As we and our news partners have been reporting for months, what ails Colorado’s system of providing behavioral health care to Medicaid recipients and people who are indigent can be painful, deeply political and prickly to discuss. There is a tendency not only for people experiencing mental health challenges in a state with high stigma, but also for leaders of community mental health centers – long the main sources of safety-net care – and public officials to bury their heads in the sand.
Our six panelists defied that tendency Tuesday.
Russell Goodman of Steamboat Springs described years of feeling he had failed as a father because he couldn’t find treatment for his teenage daughter’s severe mental illness.
Summit County Commissioner Tamara Pogue, fed up with her constituents struggling to receive care from their local community mental health center, Mind Springs Health, called for the state to let her county government take control of the tax dollars that fund it. Dr. Carl Clark, the longtime head of the Mental Health Center of Denver – newly rebranded as “WellPower” – warned that certain mental health services in Colorado could be “decimated” if plans like Summit County’s move forward and strip funding from the centers.
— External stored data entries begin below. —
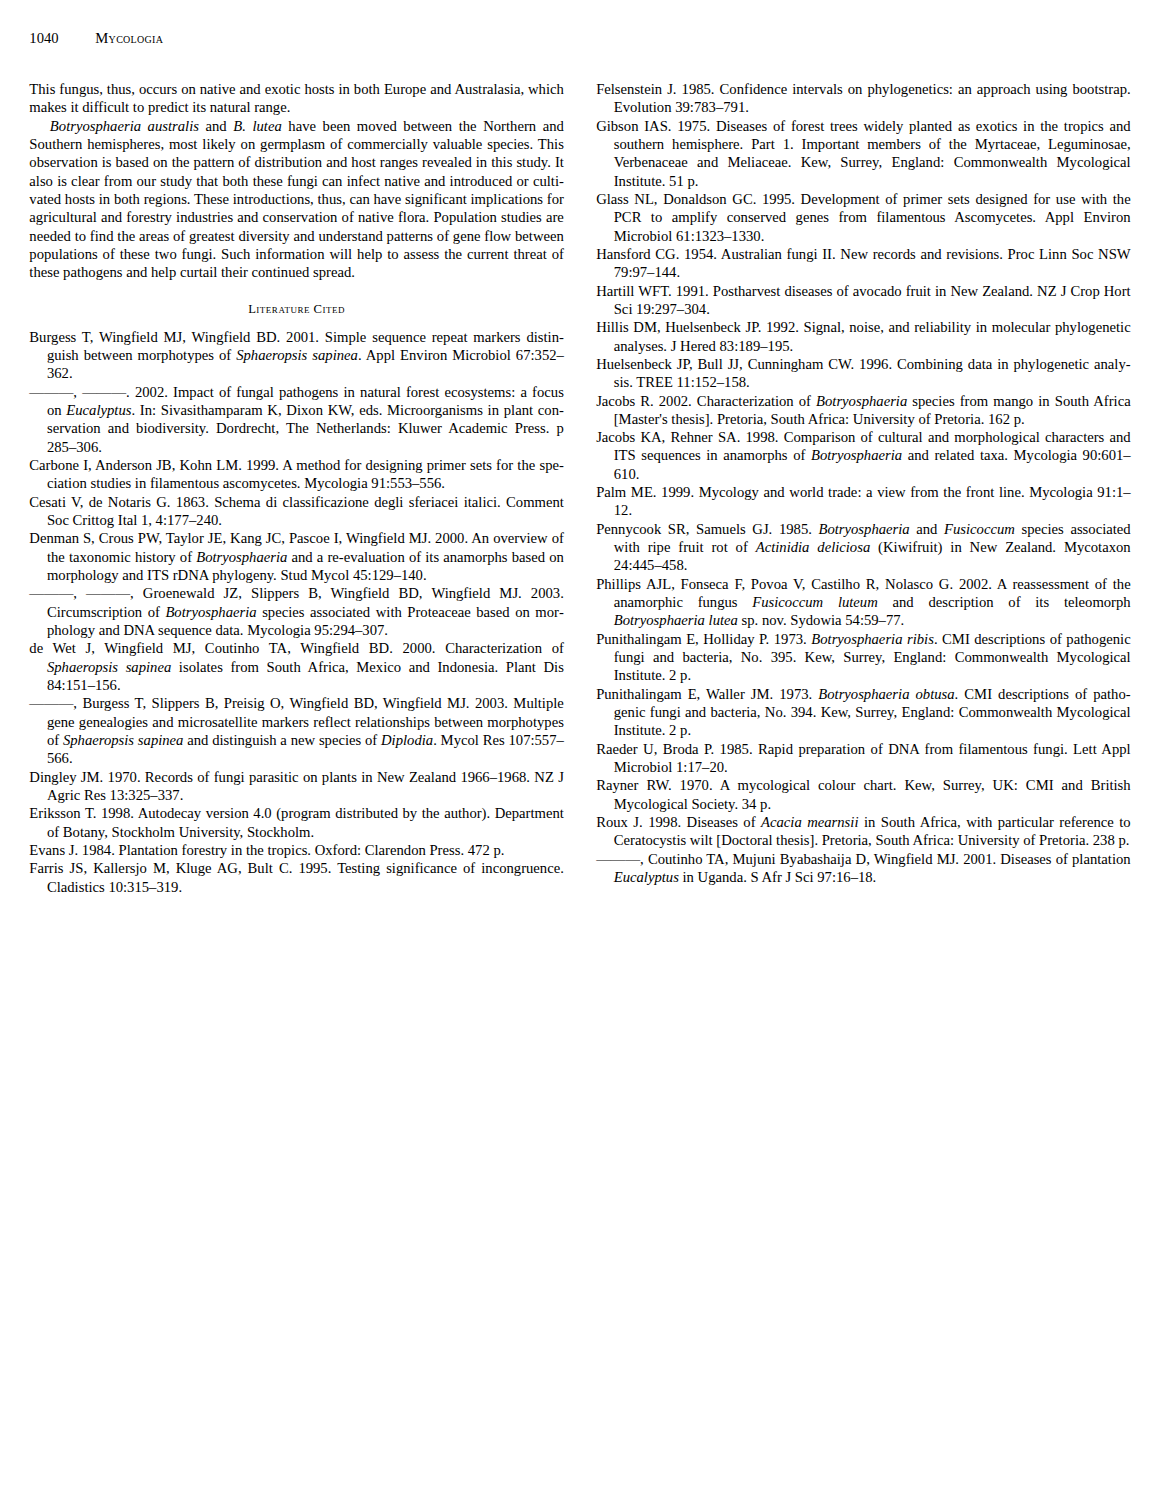1040 Mycologia
This fungus, thus, occurs on native and exotic hosts in both Europe and Australasia, which makes it difficult to predict its natural range.
Botryosphaeria australis and B. lutea have been moved between the Northern and Southern hemispheres, most likely on germplasm of commercially valuable species. This observation is based on the pattern of distribution and host ranges revealed in this study. It also is clear from our study that both these fungi can infect native and introduced or cultivated hosts in both regions. These introductions, thus, can have significant implications for agricultural and forestry industries and conservation of native flora. Population studies are needed to find the areas of greatest diversity and understand patterns of gene flow between populations of these two fungi. Such information will help to assess the current threat of these pathogens and help curtail their continued spread.
Literature Cited
Burgess T, Wingfield MJ, Wingfield BD. 2001. Simple sequence repeat markers distinguish between morphotypes of Sphaeropsis sapinea. Appl Environ Microbiol 67:352–362.
———, ———. 2002. Impact of fungal pathogens in natural forest ecosystems: a focus on Eucalyptus. In: Sivasithamparam K, Dixon KW, eds. Microorganisms in plant conservation and biodiversity. Dordrecht, The Netherlands: Kluwer Academic Press. p 285–306.
Carbone I, Anderson JB, Kohn LM. 1999. A method for designing primer sets for the speciation studies in filamentous ascomycetes. Mycologia 91:553–556.
Cesati V, de Notaris G. 1863. Schema di classificazione degli sferiacei italici. Comment Soc Crittog Ital 1, 4:177–240.
Denman S, Crous PW, Taylor JE, Kang JC, Pascoe I, Wingfield MJ. 2000. An overview of the taxonomic history of Botryosphaeria and a re-evaluation of its anamorphs based on morphology and ITS rDNA phylogeny. Stud Mycol 45:129–140.
———, ———, Groenewald JZ, Slippers B, Wingfield BD, Wingfield MJ. 2003. Circumscription of Botryosphaeria species associated with Proteaceae based on morphology and DNA sequence data. Mycologia 95:294–307.
de Wet J, Wingfield MJ, Coutinho TA, Wingfield BD. 2000. Characterization of Sphaeropsis sapinea isolates from South Africa, Mexico and Indonesia. Plant Dis 84:151–156.
———, Burgess T, Slippers B, Preisig O, Wingfield BD, Wingfield MJ. 2003. Multiple gene genealogies and microsatellite markers reflect relationships between morphotypes of Sphaeropsis sapinea and distinguish a new species of Diplodia. Mycol Res 107:557–566.
Dingley JM. 1970. Records of fungi parasitic on plants in New Zealand 1966–1968. NZ J Agric Res 13:325–337.
Eriksson T. 1998. Autodecay version 4.0 (program distributed by the author). Department of Botany, Stockholm University, Stockholm.
Evans J. 1984. Plantation forestry in the tropics. Oxford: Clarendon Press. 472 p.
Farris JS, Kallersjo M, Kluge AG, Bult C. 1995. Testing significance of incongruence. Cladistics 10:315–319.
Felsenstein J. 1985. Confidence intervals on phylogenetics: an approach using bootstrap. Evolution 39:783–791.
Gibson IAS. 1975. Diseases of forest trees widely planted as exotics in the tropics and southern hemisphere. Part 1. Important members of the Myrtaceae, Leguminosae, Verbenaceae and Meliaceae. Kew, Surrey, England: Commonwealth Mycological Institute. 51 p.
Glass NL, Donaldson GC. 1995. Development of primer sets designed for use with the PCR to amplify conserved genes from filamentous Ascomycetes. Appl Environ Microbiol 61:1323–1330.
Hansford CG. 1954. Australian fungi II. New records and revisions. Proc Linn Soc NSW 79:97–144.
Hartill WFT. 1991. Postharvest diseases of avocado fruit in New Zealand. NZ J Crop Hort Sci 19:297–304.
Hillis DM, Huelsenbeck JP. 1992. Signal, noise, and reliability in molecular phylogenetic analyses. J Hered 83:189–195.
Huelsenbeck JP, Bull JJ, Cunningham CW. 1996. Combining data in phylogenetic analysis. TREE 11:152–158.
Jacobs R. 2002. Characterization of Botryosphaeria species from mango in South Africa [Master's thesis]. Pretoria, South Africa: University of Pretoria. 162 p.
Jacobs KA, Rehner SA. 1998. Comparison of cultural and morphological characters and ITS sequences in anamorphs of Botryosphaeria and related taxa. Mycologia 90:601–610.
Palm ME. 1999. Mycology and world trade: a view from the front line. Mycologia 91:1–12.
Pennycook SR, Samuels GJ. 1985. Botryosphaeria and Fusicoccum species associated with ripe fruit rot of Actinidia deliciosa (Kiwifruit) in New Zealand. Mycotaxon 24:445–458.
Phillips AJL, Fonseca F, Povoa V, Castilho R, Nolasco G. 2002. A reassessment of the anamorphic fungus Fusicoccum luteum and description of its teleomorph Botryosphaeria lutea sp. nov. Sydowia 54:59–77.
Punithalingam E, Holliday P. 1973. Botryosphaeria ribis. CMI descriptions of pathogenic fungi and bacteria, No. 395. Kew, Surrey, England: Commonwealth Mycological Institute. 2 p.
Punithalingam E, Waller JM. 1973. Botryosphaeria obtusa. CMI descriptions of pathogenic fungi and bacteria, No. 394. Kew, Surrey, England: Commonwealth Mycological Institute. 2 p.
Raeder U, Broda P. 1985. Rapid preparation of DNA from filamentous fungi. Lett Appl Microbiol 1:17–20.
Rayner RW. 1970. A mycological colour chart. Kew, Surrey, UK: CMI and British Mycological Society. 34 p.
Roux J. 1998. Diseases of Acacia mearnsii in South Africa, with particular reference to Ceratocystis wilt [Doctoral thesis]. Pretoria, South Africa: University of Pretoria. 238 p.
———, Coutinho TA, Mujuni Byabashaija D, Wingfield MJ. 2001. Diseases of plantation Eucalyptus in Uganda. S Afr J Sci 97:16–18.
Lauren Snyder of the advocacy group Mental Health Colorado said meaningful reform won’t happen until the system makes more aggressive efforts to serve people who are homeless and in jail.
“We need to go to them and stop asking them to come to us,” she said.
Colorado Public Radio reporter Ben Markus spoke of the secrecy he faced when recently investigating how community mental health centers thwarted a state effort in 2014 to improve services for Coloradans in crisis.
Dr. Morgan Medlock, the crisis psychiatrist, addiction specialist and preacher newly appointed as Colorado’s mental health care czar, had this diagnosis of the safety-net system she is tasked with reforming:
“Trust is broken in this state across all lines and… this entire system in Colorado feels extremely traumatized to me…”
Tuesday’s was not one of those scripted forums that politicians and philanthropists sometimes convene to paint the sausage-making process of public policy reform in a pretty light. It was, rather, an act of journalism, of sifting through bullshit and cultivating candor, and of showing audiences both in the TV studio here in the Buell Public Media Center and watching online via live-stream statewide what conversations with our sources on COLab’s ongoing “On Edge” series are like.
Tuesday’s panelists – like people experiencing or working with mental health challenges in every community throughout our state – teetered between cynicism and hope.
Cynicism in that Coloradans have heard many promises over the five decades since the safety-net system was created that the state will ensure the accountability and transparency it sorely needs.
Hope because more people than ever are openly discussing mental health and addiction. And because the last few years have laid bare the desperation for massive reform, which was passed by state lawmakers last week, that breaks community mental health centers’ monopoly on safety-net care and prevents any publicly-funded provider from refusing to treat Coloradans with severe mental health conditions. And also because, people on all sides of the debate tell us, there is something about Medlock, the state’s new mental healthcare chief, that gives them faith she will bring about meaningful change.
“This is a new day in Colorado,” she said Tuesday. “This is truly a new day.”